The selling pressure was concentrated in specific names. Regencell Bioscience (NASDAQ: RGC) plunged 8.01%, and Zai Lab (NASDAQ: ZLAB) lost 6.5%. The weakness extended to other growth-oriented stocks, with warehouse logistics firm GigaCloud Technology (NASDAQ: GCT) down 4.76% and autonomous driving company Pony.ai also declining.
The drop underscores a complex dilemma for investors. While some Chinese firms demonstrate robust growth, persistent macroeconomic headwinds from China's property sector and a clear shift in investor capital towards AI "national champions" in Hong Kong are creating significant performance gaps for US-listed names.
Diverging Fortunes
The weakness in US-listed Chinese stocks stands in sharp contrast to the booming market for artificial intelligence firms in Hong Kong. According to PitchBook data, Chinese AI companies accounted for over $22 billion in exit value in the first quarter, dominating listings in the city. This enthusiasm is partly fueled by what analysts call a "national champion premium" as investors rally behind domestic technology leaders.
Meanwhile, many US-listed Chinese and even domestic US tech companies have struggled. PitchBook's Rolfes noted that public markets appear to be treating AI as a "displacement risk" for incumbent software and tech models, a phenomenon some have dubbed a "SaaSpocalypse." This has led to a historic underperformance for the median US IPO, which has lagged its benchmark by 42 percentage points within 120 days of listing.
Macroeconomic Headwinds
The targeted selling also reflects deep-seated concerns about China's broader economy. The country's real estate sector is undergoing a "historic transition" away from a high-leverage growth model, according to Sheng Songcheng, a former director at the People's Bank of China. In a recent commentary for China Daily, he noted that falling property values have weakened balance sheets and dampened consumer demand.
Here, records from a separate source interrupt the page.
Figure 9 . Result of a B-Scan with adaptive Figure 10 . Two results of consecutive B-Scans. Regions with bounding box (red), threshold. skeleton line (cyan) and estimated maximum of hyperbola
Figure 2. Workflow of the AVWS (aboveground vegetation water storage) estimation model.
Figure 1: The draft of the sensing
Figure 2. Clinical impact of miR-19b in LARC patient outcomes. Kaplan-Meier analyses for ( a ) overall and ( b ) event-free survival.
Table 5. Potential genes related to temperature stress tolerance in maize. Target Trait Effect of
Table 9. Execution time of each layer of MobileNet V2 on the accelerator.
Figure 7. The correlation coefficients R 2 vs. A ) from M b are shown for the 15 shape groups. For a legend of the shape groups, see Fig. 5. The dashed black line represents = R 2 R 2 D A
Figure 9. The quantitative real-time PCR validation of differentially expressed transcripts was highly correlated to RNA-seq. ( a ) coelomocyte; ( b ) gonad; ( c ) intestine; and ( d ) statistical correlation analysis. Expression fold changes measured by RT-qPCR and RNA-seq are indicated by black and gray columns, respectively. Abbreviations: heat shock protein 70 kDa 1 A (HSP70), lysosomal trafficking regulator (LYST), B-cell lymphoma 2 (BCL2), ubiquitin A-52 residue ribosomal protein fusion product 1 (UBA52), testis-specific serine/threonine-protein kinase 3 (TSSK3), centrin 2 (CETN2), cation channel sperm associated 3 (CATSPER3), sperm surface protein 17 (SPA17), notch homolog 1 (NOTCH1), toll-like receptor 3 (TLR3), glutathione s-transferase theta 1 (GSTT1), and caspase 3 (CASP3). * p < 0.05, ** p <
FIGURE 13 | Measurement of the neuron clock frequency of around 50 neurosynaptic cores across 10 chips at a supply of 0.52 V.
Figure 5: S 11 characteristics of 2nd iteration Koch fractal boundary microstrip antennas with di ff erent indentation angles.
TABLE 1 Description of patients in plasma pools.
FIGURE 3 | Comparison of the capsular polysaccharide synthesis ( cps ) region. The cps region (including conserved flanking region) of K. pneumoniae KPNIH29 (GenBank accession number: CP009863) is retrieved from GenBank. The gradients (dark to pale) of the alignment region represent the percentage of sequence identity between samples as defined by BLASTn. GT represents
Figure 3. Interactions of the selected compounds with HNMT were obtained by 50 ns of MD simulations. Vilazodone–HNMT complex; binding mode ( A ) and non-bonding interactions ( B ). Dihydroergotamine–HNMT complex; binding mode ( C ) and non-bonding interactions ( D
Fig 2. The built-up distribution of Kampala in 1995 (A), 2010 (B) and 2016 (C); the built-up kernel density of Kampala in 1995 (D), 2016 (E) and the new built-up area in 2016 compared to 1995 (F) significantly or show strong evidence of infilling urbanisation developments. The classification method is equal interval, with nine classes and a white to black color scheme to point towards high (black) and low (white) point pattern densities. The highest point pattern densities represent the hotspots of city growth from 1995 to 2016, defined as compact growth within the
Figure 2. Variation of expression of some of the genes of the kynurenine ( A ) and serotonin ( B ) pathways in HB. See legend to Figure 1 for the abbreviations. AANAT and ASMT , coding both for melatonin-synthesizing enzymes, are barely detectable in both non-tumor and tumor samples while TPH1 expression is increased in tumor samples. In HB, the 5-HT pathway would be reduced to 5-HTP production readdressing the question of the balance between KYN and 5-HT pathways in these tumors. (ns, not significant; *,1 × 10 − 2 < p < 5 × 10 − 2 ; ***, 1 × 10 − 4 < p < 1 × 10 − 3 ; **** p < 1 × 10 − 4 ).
This economic pressure encourages investors to minimize risk rather than maximize profit, leading to selloffs in higher-risk growth stocks. The decline in the Livermore Index occurred as the U.S. 10-year Treasury yield held firm above 4.45% and the Dollar Index (DXY) remained elevated, adding further pressure on international equities. Stabilizing China's housing market is now seen as crucial for restoring broader investor confidence.
This article is for informational purposes only and does not constitute investment advice.